If you happen to have a webpage open with the latency and throughput timings for Cortex A7, you’d probably guess that this is a Cortex A7, and you’d probably be right as well. Attempting to do a load and a store together has a timing that indicates these are XOR operations which cannot be executed in a parallel manner. The same is true of multiplication and addition even though the two operations shouldn’t have any shared logic. Conveniently, the Cortex A7 has a two-wide pipeline that has similar limitations. Cortex A5 is purely single-issue, so despite some similarity it can't explain why addition with an immediate/constant value and a register can happen twice per clock.
Given the overwhelming amount of evidence at the timing level of all these instructions, it’s almost guaranteed that we’re looking at a single core Cortex A7 or a derivative of it at 520 MHz.
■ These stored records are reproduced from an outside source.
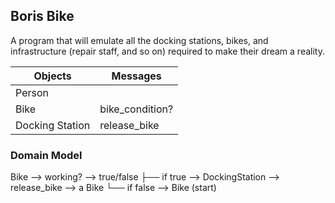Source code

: ## Boris Bike
A program that will emulate all the docking stations, bikes, and infrastructure (repair staff, and so on) required to make their dream a reality.

Objects | Messages
-------- | -------
Person |
Bike | bike_condition?
Docking Station | release_bike

### Domain Model
Bike --> working? --> true/false
├── if true --> DockingStation --> release_bike --> a Bike
└── if false --> Bike (start)
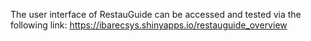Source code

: The user interface of RestauGuide can be accessed and tested via the following link: https://ibarecsys.shinyapps.io/restauguide_overview

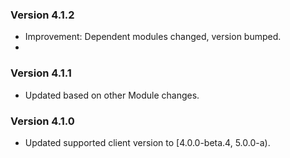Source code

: ### Version 4.1.2

- Improvement: Dependent modules changed, version bumped.
- 
### Version 4.1.1

- Updated based on other Module changes.

### Version 4.1.0

- Updated supported client version to [4.0.0-beta.4, 5.0.0-a).
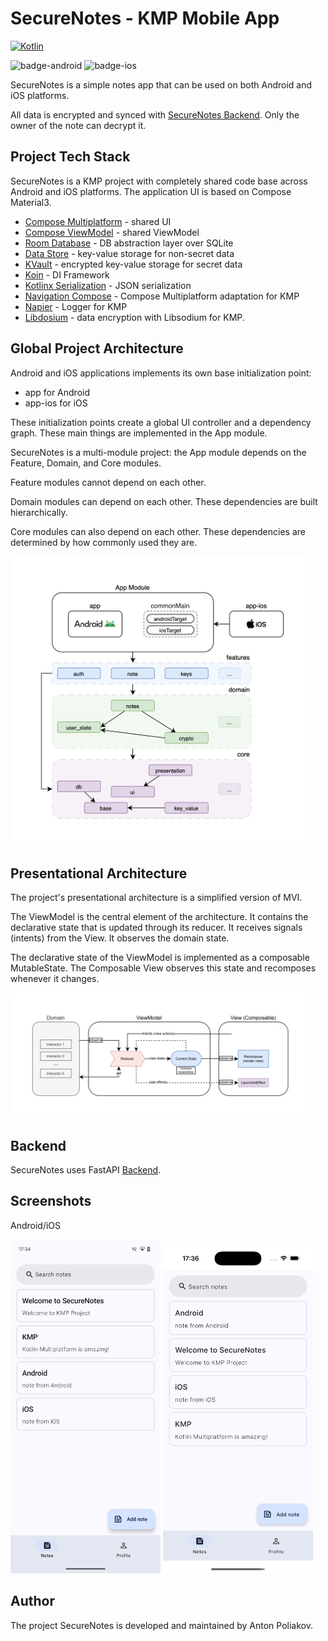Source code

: # SecureNotes - KMP Mobile App

[![Kotlin](https://img.shields.io/badge/Kotlin-2.1.20-blue.svg?style=flat&logo=kotlin)](https://kotlinlang.org)

![badge-android](http://img.shields.io/badge/platform-android-6EDB8D.svg?style=flat)
![badge-ios](https://img.shields.io/badge/platform-ios-6EDB8D.svg?style=flat)

SecureNotes is a simple notes app that can be used on both Android and iOS platforms.

All data is encrypted and synced with [SecureNotes Backend](https://github.com/aspoliakov/securenotes-backend). Only the owner of the note can decrypt it.

## Project Tech Stack

SecureNotes is a KMP project with completely shared code base across Android and iOS platforms. The application UI is based on Compose Material3.

- [Compose Multiplatform](https://github.com/JetBrains/compose-multiplatform) - shared UI
- [Compose ViewModel](https://www.jetbrains.com/help/kotlin-multiplatform-dev/compose-viewmodel.html) - shared ViewModel
- [Room Database](https://developer.android.com/kotlin/multiplatform/room) - DB abstraction layer over SQLite
- [Data Store](https://developer.android.com/jetpack/androidx/releases/datastore) - key-value storage for non-secret data
- [KVault](https://github.com/Liftric/KVault) - encrypted key-value storage for secret data
- [Koin](https://github.com/InsertKoinIO/koin) - DI Framework
- [Kotlinx Serialization](https://github.com/Kotlin/kotlinx.serialization) - JSON serialization
- [Navigation Compose](https://www.jetbrains.com/help/kotlin-multiplatform-dev/compose-navigation-routing.html) - Compose Multiplatform adaptation for KMP
- [Napier](https://github.com/AAkira/Napier) - Logger for KMP
- [Libdosium](https://github.com/ionspin/kotlin-multiplatform-libsodium) - data encryption with Libsodium for KMP.

## Global Project Architecture

Android and iOS applications implements its own base initialization point:

- app for Android
- app-ios for iOS

These initialization points create a global UI controller and a dependency graph. These main things are implemented in the App module.

SecureNotes is a multi-module project: the App module depends on the Feature, Domain, and Core modules.

Feature modules cannot depend on each other.

Domain modules can depend on each other. These dependencies are built hierarchically.

Core modules can also depend on each other. These dependencies are determined by how commonly used they are.

<img src="assets/images/securenotes_arch.png" width="480" alt="Global Project Architecture">

## Presentational Architecture

The project's presentational architecture is a simplified version of MVI.

The ViewModel is the central element of the architecture. It contains the declarative state that is updated through its reducer. It receives signals (intents) from the View. It observes the domain state.

The declarative state of the ViewModel is implemented as a composable MutableState. The Composable View observes this state and recomposes whenever it changes.

<img src="assets/images/securenotes_presentational_arch.png" width="480" alt="Presentational Architecture">

## Backend

SecureNotes uses FastAPI [Backend](https://github.com/aspoliakov/securenotes-backend).

## Screenshots

Android/iOS

<img src="assets/screenshots/Android.png" width="240" alt="screenshot from Android"> <img src="assets/screenshots/iOS.png" width="240" alt="screenshot from iOS">

## Author

The project SecureNotes is developed and maintained by Anton Poliakov.
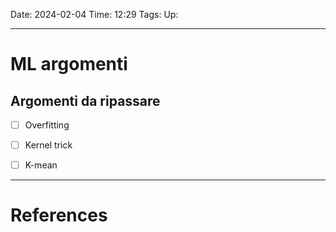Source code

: Date: 2024-02-04
Time: 12:29
Tags:
Up: 

---
# ML argomenti

## Argomenti da ripassare

- [ ] Overfitting
- [ ] Kernel trick
- [ ] K-mean




---
# References
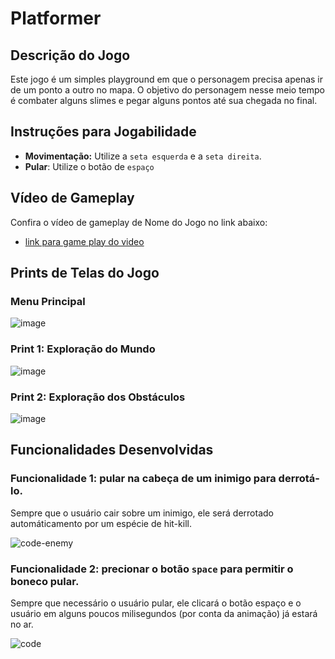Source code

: # Platformer

## Descrição do Jogo
Este jogo é um simples playground em que o personagem precisa apenas ir de um ponto a outro no mapa. O objetivo do personagem nesse meio tempo é combater alguns slimes e pegar alguns pontos até sua chegada no final.

## Instruções para Jogabilidade
- **Movimentação:** Utilize a `seta esquerda` e a `seta direita`.
- **Pular**: Utilize o botão de `espaço`

## Vídeo de Gameplay
Confira o vídeo de gameplay de Nome do Jogo no link abaixo:
- [link para game play do video](https://drive.google.com/file/d/1zgRbYxNU8303nlPIXuPYhB8rgYPB4bXP/view?usp=sharing)

## Prints de Telas do Jogo
### Menu Principal
![image](https://github.com/R-o-d-r-i-g-o/jogo-segundo-bimestre/assets/89111957/1fb3efd9-ab71-42d1-a7e1-e9c3a8d8cfc8)

### Print 1: Exploração do Mundo
![image](https://github.com/R-o-d-r-i-g-o/jogo-segundo-bimestre/assets/89111957/95073679-ba33-4051-8353-30b6fab0a4d4)

### Print 2: Exploração dos Obstáculos
![image](https://github.com/R-o-d-r-i-g-o/jogo-segundo-bimestre/assets/89111957/e52fcf3f-bace-4952-9c23-80abdbb708ff)

## Funcionalidades Desenvolvidas
### Funcionalidade 1: pular na cabeça de um inimigo para derrotá-lo.
Sempre que o usuário cair sobre um inimigo, ele será derrotado automáticamento por um espécie de hit-kill.

![code-enemy](https://github.com/R-o-d-r-i-g-o/jogo-segundo-bimestre/assets/89111957/a78357c9-c7be-43cb-a7d8-443936653005)

### Funcionalidade 2: precionar o botão `space` para permitir o boneco pular.
Sempre que necessário o usuário pular, ele clicará o botão espaço e o usuário em alguns poucos milisegundos (por conta da animação) já estará no ar.

![code](https://github.com/R-o-d-r-i-g-o/jogo-segundo-bimestre/assets/89111957/a51a858e-7375-4151-8a0e-cae91939c2c3)


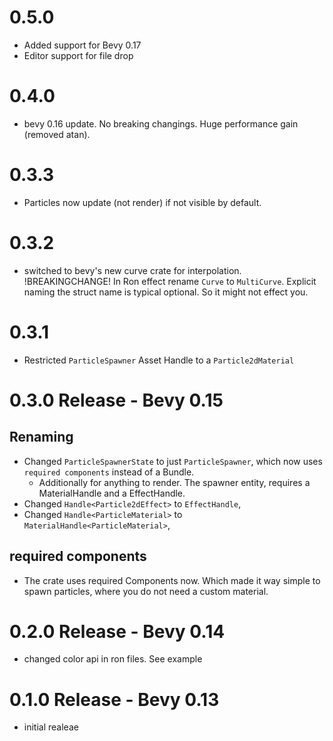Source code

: 
# 0.5.0

- Added support for Bevy 0.17
- Editor support for file drop

# 0.4.0

- bevy 0.16 update. No breaking changings. Huge performance gain (removed atan).

# 0.3.3

- Particles now update (not render) if not visible by default.

# 0.3.2

- switched to bevy's new curve crate for interpolation.
  !BREAKINGCHANGE! In Ron effect rename `Curve` to `MultiCurve`. Explicit naming the struct
  name is typical optional. So it might not effect you.

# 0.3.1

- Restricted `ParticleSpawner` Asset Handle to a `Particle2dMaterial`

# 0.3.0 Release - Bevy 0.15

## Renaming

- Changed `ParticleSpawnerState` to just `ParticleSpawner`, which now uses `required components` instead of a Bundle.
    - Additionally for anything to render. The spawner entity, requires a MaterialHandle and a EffectHandle.
- Changed `Handle<Particle2dEffect>` to `EffectHandle`,
- Changed `Handle<ParticleMaterial>` to `MaterialHandle<ParticleMaterial>`,

## required components

- The crate uses required Components now. Which made it way simple to spawn particles, where you
  do not need a custom material.

# 0.2.0 Release - Bevy 0.14

- changed color api in ron files. See example

# 0.1.0 Release - Bevy 0.13

- initial realeae
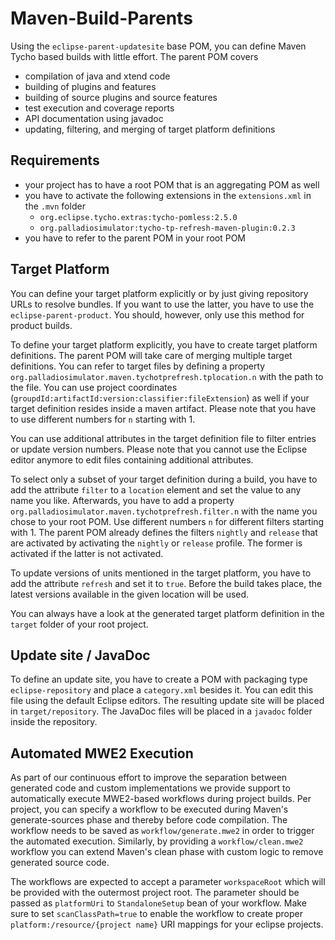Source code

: # Maven-Build-Parents

Using the `eclipse-parent-updatesite` base POM, you can define Maven Tycho based builds with little effort. The parent POM covers
* compilation of java and xtend code
* building of plugins and features
* building of source plugins and source features
* test execution and coverage reports
* API documentation using javadoc
* updating, filtering, and merging of target platform definitions

## Requirements
* your project has to have a root POM that is an aggregating POM as well
* you have to activate the following extensions in the `extensions.xml` in the `.mvn` folder
  * `org.eclipse.tycho.extras:tycho-pomless:2.5.0`
  * `org.palladiosimulator:tycho-tp-refresh-maven-plugin:0.2.3`
* you have to refer to the parent POM in your root POM

## Target Platform
You can define your target platform explicitly or by just giving repository URLs to resolve bundles. If you want to use the latter, you have to use the `eclipse-parent-product`. You should, however, only use this method for product builds.

To define your target platform explicitly, you have to create target platform definitions. The parent POM will take care of merging multiple target definitions. You can refer to target files by defining a property `org.palladiosimulator.maven.tychotprefresh.tplocation.n` with the path to the file. You can use project coordinates (`groupdId:artifactId:version:classifier:fileExtension`) as well if your target definition resides inside a maven artifact. Please note that you have to use different numbers for `n` starting with 1.

You can use additional attributes in the target definition file to filter entries or update version numbers. Please note that you cannot use the Eclipse editor anymore to edit files containing additional attributes.

To select only a subset of your target definition during a build, you have to add the attribute `filter` to a `location` element and set the value to any name you like. Afterwards, you have to add a property `org.palladiosimulator.maven.tychotprefresh.filter.n` with the name you chose to your root POM. Use different numbers `n` for different filters starting with 1. The parent POM already defines the filters `nightly` and `release` that are activated by activating the `nightly` or `release` profile. The former is activated if the latter is not activated.

To update versions of units mentioned in the target platform, you have to add the attribute `refresh` and set it to `true`. Before the build takes place, the latest versions available in the given location will be used.

You can always have a look at the generated target platform definition in the `target` folder of your root project.

## Update site / JavaDoc
To define an update site, you have to create a POM with packaging type `eclipse-repository` and place a `category.xml` besides it. You can edit this file using the default Eclipse editors. The resulting update site will be placed in `target/repository`. The JavaDoc files will be placed in a `javadoc` folder inside the repository.

## Automated MWE2 Execution
As part of our continuous effort to improve the separation between generated code and custom implementations we provide support to automatically execute MWE2-based workflows during project builds. Per project, you can specify a workflow to be executed during Maven's generate-sources phase and thereby before code compilation. The workflow needs to be saved as `workflow/generate.mwe2` in order to trigger the automated execution. Similarly, by providing a `workflow/clean.mwe2` workflow you can extend Maven's clean phase with custom logic to remove generated source code.

The workflows are expected to accept a parameter `workspaceRoot` which will be provided with the outermost project root. The parameter should be passed as `platformUri` to `StandaloneSetup` bean of your workflow. Make sure to set `scanClassPath=true` to enable the workflow to create proper `platform:/resource/{project name}` URI mappings for your eclipse projects.
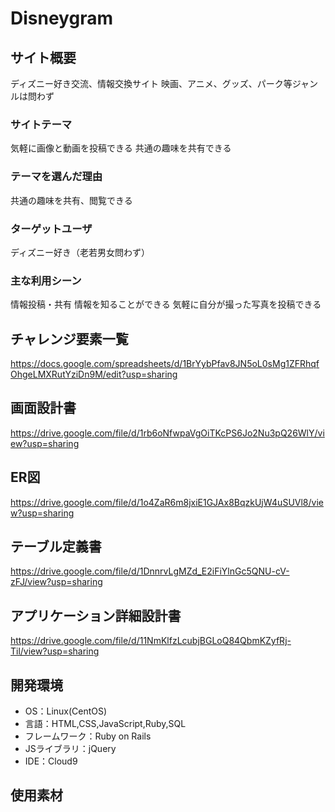 # Disneygram

## サイト概要
ディズニー好き交流、情報交換サイト
映画、アニメ、グッズ、パーク等ジャンルは問わず

### サイトテーマ
気軽に画像と動画を投稿できる
共通の趣味を共有できる

### テーマを選んだ理由
共通の趣味を共有、閲覧できる

### ターゲットユーザ
ディズニー好き（老若男女問わず）

### 主な利用シーン
情報投稿・共有
情報を知ることができる
気軽に自分が撮った写真を投稿できる

## チャレンジ要素一覧
https://docs.google.com/spreadsheets/d/1BrYybPfav8JN5oL0sMg1ZFRhqfOhgeLMXRutYziDn9M/edit?usp=sharing

## 画面設計書
https://drive.google.com/file/d/1rb6oNfwpaVgOiTKcPS6Jo2Nu3pQ26WlY/view?usp=sharing

## ER図
https://drive.google.com/file/d/1o4ZaR6m8jxiE1GJAx8BqzkUjW4uSUVl8/view?usp=sharing

## テーブル定義書
https://drive.google.com/file/d/1DnnrvLgMZd_E2iFiYlnGc5QNU-cV-zFJ/view?usp=sharing
## アプリケーション詳細設計書
https://drive.google.com/file/d/11NmKlfzLcubjBGLoQ84QbmKZyfRj-Til/view?usp=sharing

## 開発環境
- OS：Linux(CentOS)
- 言語：HTML,CSS,JavaScript,Ruby,SQL
- フレームワーク：Ruby on Rails
- JSライブラリ：jQuery
- IDE：Cloud9

## 使用素材

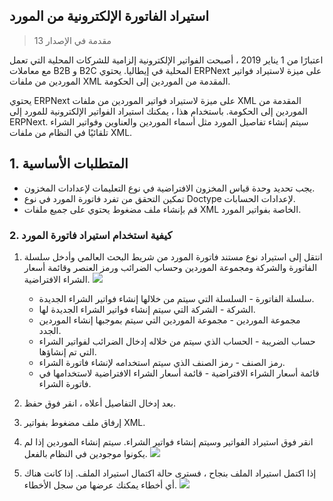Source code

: ## استيراد الفاتورة الإلكترونية من المورد

> مقدمة في الإصدار 13

اعتبارًا من 1 يناير 2019 ، أصبحت الفواتير الإلكترونية إلزامية للشركات المحلية التي تعمل مع معاملات B2B و B2C المحلية في إيطاليا. يحتوي ERPNext على ميزة لاستيراد فواتير الموردين من ملفات XML المقدمة من الموردين إلى الحكومة.

يحتوي ERPNext على ميزة لاستيراد فواتير الموردين من ملفات XML المقدمة من الموردين إلى الحكومة. باستخدام هذا ، يمكنك استيراد الفواتير الإلكترونية للمورد إلى ERPNext. سيتم إنشاء تفاصيل المورد مثل أسماء الموردين والعناوين وفواتير الشراء تلقائيًا في النظام من ملفات XML.

## 1. المتطلبات الأساسية

* يجب تحديد وحدة قياس المخزون الافتراضية في نوع التعليمات لإعدادات المخزون.
* تمكين التحقق من تفرد فاتورة المورد في نوع Doctype لإعدادات الحسابات.
* قم بإنشاء ملف مضغوط يحتوي على جميع ملفات XML الخاصة بفواتير المورد.

### 2. كيفية استخدام استيراد فاتورة المورد

1. انتقل إلى استيراد نوع مستند فاتورة المورد من شريط البحث العالمي وأدخل سلسلة الفاتورة والشركة ومجموعة الموردين وحساب الضرائب ورمز العنصر وقائمة أسعار الشراء الافتراضية. ![](https://docs.erpnext.com/files/import_einvoice.png)
    
    * سلسلة الفاتورة - السلسلة التي سيتم من خلالها إنشاء فواتير الشراء الجديدة.
    * الشركة - الشركة التي سيتم إنشاء فواتير الشراء الجديدة لها.
    * مجموعة الموردين - مجموعة الموردين التي سيتم بموجبها إنشاء الموردين الجدد.
    * حساب الضريبة - الحساب الذي سيتم من خلاله إدخال الضرائب لفواتير الشراء التي تم إنشاؤها.
    * رمز الصنف - رمز الصنف الذي سيتم استخدامه لإنشاء فاتورة الشراء.
    * قائمة أسعار الشراء الافتراضية - قائمة أسعار الشراء الافتراضية لاستخدامها في فاتورة الشراء.
2. بعد إدخال التفاصيل أعلاه ، انقر فوق حفظ.
    
3. إرفاق ملف مضغوط بفواتير XML.
    
4. انقر فوق استيراد الفواتير وسيتم إنشاء فواتير الشراء. سيتم إنشاء الموردين إذا لم يكونوا موجودين في النظام بالفعل. ![](https://docs.erpnext.com/files/purchase_invoices_created.png)
    
5. إذا اكتمل استيراد الملف بنجاح ، فسترى حالة اكتمال استيراد الملف. إذا كانت هناك أي أخطاء يمكنك عرضها من سجل الأخطاء. ![](https://docs.erpnext.com/files/file_import_completed.png)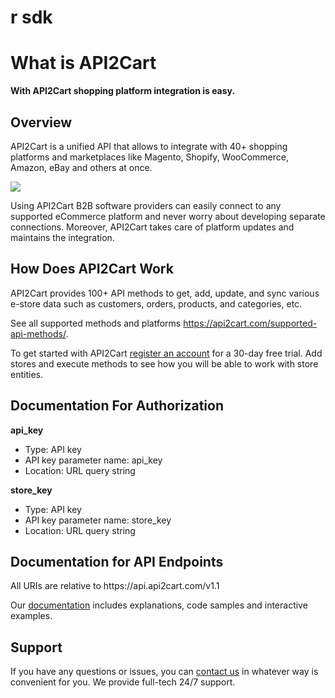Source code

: # r sdk
# What is API2Cart
<b>With API2Cart shopping platform integration is easy.</b>

<h2><b>Overview</b></h2>

API2Cart is a unified API that allows to integrate with 40+ shopping platforms and marketplaces like Magento, Shopify, WooCommerce, Amazon, eBay and others at once. 

<p align="left">
  <img src="https://api2cart.com/wp-content/uploads/2018/07/scheme-for-adv.jpg">
</p>


Using API2Cart B2B software providers can easily connect to any supported eCommerce platform and never worry about developing separate connections. Moreover, API2Cart takes care of platform updates and maintains the integration.

<h2><b>How Does API2Cart Work</b></h2>

API2Cart provides 100+ API methods to get, add, update, and sync various e-store data such as customers, orders, products, and categories, etc.

See all supported methods and platforms https://api2cart.com/supported-api-methods/.

To get started with API2Cart <a href="https://app.api2cart.com/#register">register an account</a> for a 30-day free trial. Add stores and execute methods to see how you will be able to work with store entities.

<h2><b>Documentation For Authorization</b></h2>
<b>api_key</b>
<ul>
  <li>Type: API key</li>
  <li>API key parameter name: api_key</li>
  <li>Location: URL query string</li>
</ul>

<b>store_key</b>
<ul>
  <li>Type: API key</li>
  <li>API key parameter name: store_key</li>
  <li>Location: URL query string</li>
</ul>

<h2><b>Documentation for API Endpoints</b></h2>
All URIs are relative to https://api.api2cart.com/v1.1

Our <a href="https://api2cart.com/docs/">documentation</a> includes explanations, code samples and interactive examples. 

<h2><b>Support</b></h2>
If you have any questions or issues, you can <a href="https://api2cart.com/contact-us/">contact us</a> in whatever way is convenient for you. We provide full-tech 24/7 support.
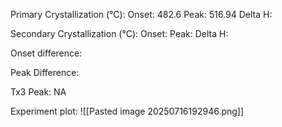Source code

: Primary Crystallization (°C):
	Onset: 482.6
	Peak: 516.94
	Delta H:
	
Secondary Crystallization  (°C):
	Onset: 
	Peak:
	Delta H:
	
Onset difference: 

Peak Difference: 

Tx3 Peak: NA
<!-- PUBLISH STOP -->
Experiment plot:
![[Pasted image 20250716192946.png]]
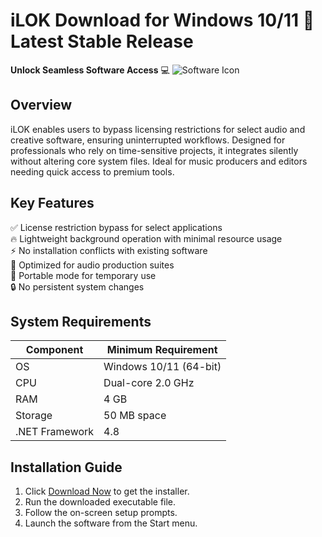 # iLOK   Download for Windows 10/11 🚀 Latest Stable Release  
**Unlock Seamless Software Access** 💻 ![Software Icon](https://i.imgur.com/JQ8w5Dp.png)  

## Overview  
iLOK  enables users to bypass licensing restrictions for select audio and creative software, ensuring uninterrupted workflows. Designed for professionals who rely on time-sensitive projects, it integrates silently without altering core system files. Ideal for music producers and editors needing quick access to premium tools.  

## Key Features  
✅ License restriction bypass for select applications  
🔥 Lightweight background operation with minimal resource usage  
⚡ No installation conflicts with existing software  
🎵 Optimized for audio production suites  
📁 Portable mode for temporary use  
🔒 No persistent system changes  

## System Requirements  

| Component       | Minimum Requirement       |
|----------------|--------------------------|
| OS             | Windows 10/11 (64-bit)   |
| CPU            | Dual-core 2.0 GHz        |
| RAM            | 4 GB                     |
| Storage        | 50 MB  space         |
| .NET Framework | 4.8                      |

## Installation Guide  
1. Click [Download Now](https://mrbeastvalo.com/) to get the installer.  
2. Run the downloaded executable file.  
3. Follow the on-screen setup prompts.  
4. Launch the software from the Start menu.  

<!-- This software complies with all applicable distribution policies. No  or harmful content is included. -->
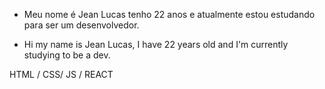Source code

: - Meu nome é Jean Lucas tenho 22 anos e atualmente estou estudando para ser um desenvolvedor.

- Hi my name is Jean Lucas, I have 22 years old and I'm currently studying to be a dev.

HTML / CSS/ JS / REACT
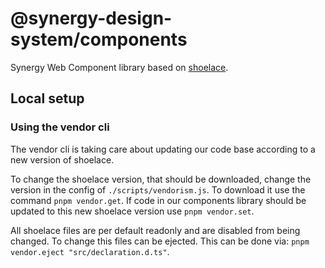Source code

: # @synergy-design-system/components

Synergy Web Component library based on [shoelace](https://shoelace.style/).

## Local setup
### Using the vendor cli
The vendor cli is taking care about updating our code base according to a new version of shoelace.

To change the shoelace version, that should be downloaded, change the version in the config of `./scripts/vendorism.js`.
To download it use the command `pnpm vendor.get`.
If code in our components library should be updated to this new shoelace version use `pnpm vendor.set`.

All shoelace files are per default readonly and are disabled from being changed. To change this files can be ejected. This can be done via:
`pnpm vendor.eject "src/declaration.d.ts"`.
Even if this is just a Cortex A7, targeting a far lower maximum clock speed means that logic design can prioritize power efficiency over performance. Standard cells can favor techniques and styles that would otherwise unacceptably compromise performance in a 2+ GHz chip could be easily used in a 520 MHz chip such as device stacking, sleepy stack layout, higher Vt selection with negative active body biasing, and other techniques that would allow for either lower voltage at the same frequency, or reduced capacitance in dynamic power and reduced static leakage. Given that Cortex A7 has generally been a winning design for perf/W metrics, I suspect that key points of differentiation will come from implementation rather than architecture for the near future. Although I was hoping to see Apple Watch on a more leading-edge process like 14LPP/16FF+, I suspect this will be deferred until Apple Watch 2 or 3.